Another method, the K-means clustering algorithm, divides genes into k equal-sized groups where k is a number chosen by the user. 2
Self-organizing-maps (SOM) is a heuristic process 4 for grouping genes. For a set of genes sampled over n conditions, a grid of a times b centroids is set arbitrarily in n-dimensional expression space where a and b are values chosen by the user. Then, as a means to find representatives of a × b clusters, some of which may represent biologically relevant clusters, the algorithm shifts the centroids towards clusters of the data-points through an iterative process which attempts to minimize the sum of Euclidean distances between data points and nearby centroids.
Principal Components Analysis is a means to represent the variation in expression data in n-dimensional expression space by generating a set of n orthogonal vectors. A first component vector is generated which accounts for as much of the variation in the data as possible. Subsequent vectors are generated to successively account for the variation remaining.

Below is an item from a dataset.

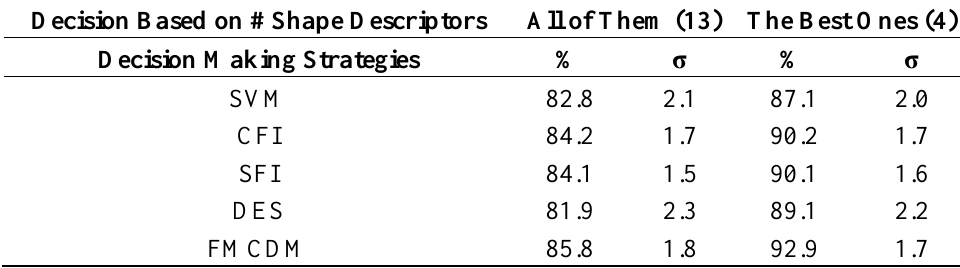
Table 2. Averaged classification accuracy and standard deviations obtained for the SVM, CFI, SFI, DES and FMCDM decision-making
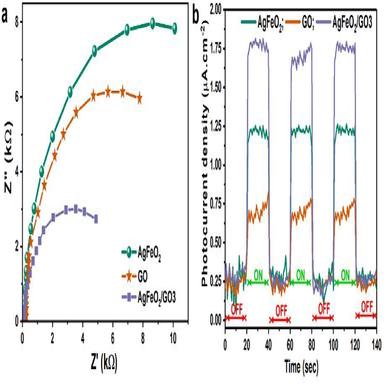
(a) EIS response of AgFeO2, GO and AgFeO2/GO3 with the presence of 3-/4- redox probe, (b) Photocurrent responses of AgFeO2, GO and AgFeO2/ GO3 with periodic switching of the light source.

Pathway Analysis and Similarity Searching
While the above-mentioned pattern discovery methods attempt to group genes without additional information, existing information can and should be exploited to integrate the expression data with current knowledge. GeneSpring facilitates this through several features. Firstly, the GenBank identification number associated with genes can be used to update a list with annotations like keyword, common name and others imported from GenBank, LocusLink and UniGene. A second feature allows the user to make new gene lists based on these properties. Users can also generate their own gene lists based on function or other categorizations. Thirdly, GeneSpring incorporates automated cross-referencing such that whenever a new gene list is generated as the result of an analysis within GeneSpring (i.e. upregulated genes), all similar gene lists (p-value<0.05) existing in the Navigator folder are identified. GeneSpring reports the P-value, the probability that the new list and the similar gene list share common genes by chance based on the size of the two respective lists and the total number of genes on the array. This automated cross-referencing is also incorporated into hierarchical clustering wherein the node of each subtree is treated as a new gene list and into k-means clustering and SOM wherein each set is treated as a gene list.
One additional feature is worth mentioning. When in the Pathway Display format, the user can choose a position on the pathway and invoke the ‘Find genes which may fit here’ feature. For this, GeneSpring identifies genes not displayed on the pathway as candidates based on the similarity of their expression profiles to neighbors at the point selected on the two-dimensional image, versus more distant neighbors.
As the volume of data rapidly increases, data storage, data retrieval and higher-level data mining will drive the development of new bioinformatics tools. And this should allow even more knowledge to be gleaned from microarray analysis, further realizing the promise from the most exciting current means of probing biological systems.